A Radical Realignment
At a deep level, our current dominant system of development and progress is based on a belief that humanity can transcend earthly limits through science and technology; that we are destined to become boundless.
This diseased belief, rooted in Western Judaeo-Christian salvation myths onto which later scientific paradigms have been transposed, tacitly justifies the ecological exploitation and deep social injustices that characterise ‘development’ today as regrettable but inevitable costs on the path to humanity’s emancipation.
Too many of the self-proclaimed agents of ‘development’, divorced from the reality of life at the sharp edge of environmental and social upheaval and blinded by privilege, remain committed to the belief that, one day- through our extraction, our industrialisation, our technological and material advancement- we will attain a utopia in which everyone can live well and satisfy all their wants and desires.

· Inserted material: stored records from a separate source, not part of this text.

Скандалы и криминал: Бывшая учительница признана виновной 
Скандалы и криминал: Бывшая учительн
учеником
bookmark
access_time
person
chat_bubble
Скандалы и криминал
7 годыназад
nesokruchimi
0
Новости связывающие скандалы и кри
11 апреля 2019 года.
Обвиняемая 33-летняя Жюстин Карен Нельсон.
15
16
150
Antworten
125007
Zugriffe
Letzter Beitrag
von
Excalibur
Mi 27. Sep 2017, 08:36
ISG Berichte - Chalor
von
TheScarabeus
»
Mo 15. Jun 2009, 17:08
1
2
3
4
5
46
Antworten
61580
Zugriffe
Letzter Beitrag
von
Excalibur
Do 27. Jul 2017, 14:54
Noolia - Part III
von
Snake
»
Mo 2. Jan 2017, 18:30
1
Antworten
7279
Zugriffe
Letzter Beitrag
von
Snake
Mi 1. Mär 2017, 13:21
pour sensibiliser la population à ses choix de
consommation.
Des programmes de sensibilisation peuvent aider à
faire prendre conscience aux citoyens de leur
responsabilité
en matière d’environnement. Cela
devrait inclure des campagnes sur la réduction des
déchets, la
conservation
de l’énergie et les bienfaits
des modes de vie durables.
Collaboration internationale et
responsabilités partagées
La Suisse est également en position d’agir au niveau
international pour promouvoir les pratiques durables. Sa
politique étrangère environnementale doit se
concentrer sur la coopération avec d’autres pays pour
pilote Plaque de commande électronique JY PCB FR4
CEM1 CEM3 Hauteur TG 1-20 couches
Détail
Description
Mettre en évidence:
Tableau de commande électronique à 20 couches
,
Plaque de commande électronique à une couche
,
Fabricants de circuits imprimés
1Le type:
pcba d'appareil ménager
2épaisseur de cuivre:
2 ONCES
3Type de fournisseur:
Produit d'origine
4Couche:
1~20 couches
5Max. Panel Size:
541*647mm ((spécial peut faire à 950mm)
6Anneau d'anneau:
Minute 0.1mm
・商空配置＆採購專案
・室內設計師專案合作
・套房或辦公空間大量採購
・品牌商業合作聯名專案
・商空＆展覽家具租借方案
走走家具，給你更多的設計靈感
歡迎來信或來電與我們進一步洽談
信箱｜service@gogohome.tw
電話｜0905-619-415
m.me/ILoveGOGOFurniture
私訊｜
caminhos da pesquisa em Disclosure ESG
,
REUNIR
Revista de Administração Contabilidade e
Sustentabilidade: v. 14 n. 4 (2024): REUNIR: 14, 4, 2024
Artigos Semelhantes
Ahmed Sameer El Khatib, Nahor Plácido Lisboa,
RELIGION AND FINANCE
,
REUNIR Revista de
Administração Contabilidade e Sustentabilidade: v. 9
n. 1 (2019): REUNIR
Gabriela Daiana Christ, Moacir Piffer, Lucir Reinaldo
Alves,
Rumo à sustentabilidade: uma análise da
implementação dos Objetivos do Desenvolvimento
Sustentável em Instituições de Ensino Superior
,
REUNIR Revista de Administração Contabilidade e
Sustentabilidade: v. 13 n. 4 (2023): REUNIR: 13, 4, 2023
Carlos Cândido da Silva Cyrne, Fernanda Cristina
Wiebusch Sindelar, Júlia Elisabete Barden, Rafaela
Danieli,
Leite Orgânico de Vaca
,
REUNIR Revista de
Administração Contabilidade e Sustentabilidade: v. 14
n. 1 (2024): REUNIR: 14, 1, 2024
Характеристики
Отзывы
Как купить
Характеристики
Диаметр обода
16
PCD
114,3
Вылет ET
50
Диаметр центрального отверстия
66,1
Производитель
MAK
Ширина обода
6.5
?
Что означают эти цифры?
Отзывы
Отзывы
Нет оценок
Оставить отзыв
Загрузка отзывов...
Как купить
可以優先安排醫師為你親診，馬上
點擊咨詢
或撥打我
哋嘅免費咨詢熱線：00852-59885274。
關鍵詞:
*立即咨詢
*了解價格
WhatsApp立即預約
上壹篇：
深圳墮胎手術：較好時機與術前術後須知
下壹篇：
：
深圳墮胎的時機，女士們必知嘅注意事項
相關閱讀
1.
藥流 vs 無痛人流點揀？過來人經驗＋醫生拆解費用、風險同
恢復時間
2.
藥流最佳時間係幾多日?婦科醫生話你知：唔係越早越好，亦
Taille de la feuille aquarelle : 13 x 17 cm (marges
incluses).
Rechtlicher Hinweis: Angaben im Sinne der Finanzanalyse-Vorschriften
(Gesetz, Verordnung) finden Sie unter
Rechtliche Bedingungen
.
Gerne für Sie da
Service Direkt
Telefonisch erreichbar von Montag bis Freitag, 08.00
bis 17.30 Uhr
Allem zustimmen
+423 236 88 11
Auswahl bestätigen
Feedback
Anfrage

When we understand this it becomes clear that struggles between communities, states and the extractive industries are about more than land and water- they are battles between two different notions of what it means to be human.
Using both their bodies and their voices, the brave individuals standing up to destructive development are mounting a radical critique of the world’s dominant developmental cosmology.
Their alternatives- Buen Vivir, Sumak Kawsay, Ubuntu- call on us to accept our place on Earth and live well within her limits rather than straining against them for an impossible release. To recognise that human well-being- surely the end of any so-called development- can only be achieved by supporting the well-being of and achieving justice for the whole Earth community.
Stopping the killings of Earth’s defenders and diverting our path away from multi-dimensional disaster requires nothing less than systemic change to equitably realign our societies and dreams of development with ecological realities.
This change gains power and momentum when we sit with, listen to, learn from and stand in solidarity with those individuals and communities who have not forgotten how to live in balance with their places; the same individuals and communities too-often silenced by the weapons of ‘progress’.